The Impact of Online Reviews for Service Competition of Online Retailers

2017 
With the growing popularity of online shopping and increasing competition among online sellers, retailers’ services become crucial for consumers’ purchasing decisions. Online retailers are opening marketplaces more frequently which enable suppliers to sell their products for a commission (agency model), expanding their traditional roles as resellers (reselling model). Consumers are uncertain about the value of retail services and rely on user-generated content (consumer reviews), and these reviews become crucial in online retail competition. In this paper, we analytically study the impact of online reviews on sellers in an online channel, where online retailers vending a product from a supplier compete on their services and the online reviews reduce consumers’ uncertainty about the services. Retailers differ in terms of product support and retail services both in their service quality and service taste to the consumers’ needs.
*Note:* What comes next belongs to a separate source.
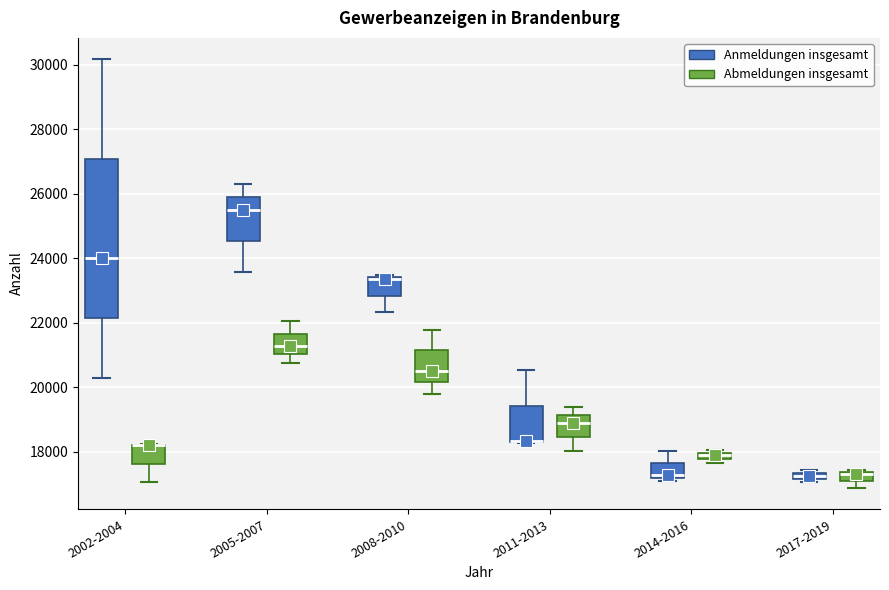

Where does the upper whisker of the box for 2011-2013 (Anmeldungen insgesamt) end on the y-axis? The values are not printed on the chart, so give them approximately, as read against the axis.

20600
We find that more helpful online reviews do not always increase profit for different parties in the channel. Instead, the profitability critically depends on how the reviews change (a) the distribution of the consumer valuation, which alters the substitutability between retailers, and (b) the relative attractiveness to either retailer. We show that the impact of reviews can be reversed for different channel members because of these two effects. The preferences of channel members to alternate pricing models hinge on the commission rate, the consumers’ reliance on the reviews, and the relative importance between service quality and taste to consumers. Finally, we identify a win-win scenario where all parties prefer the agency model.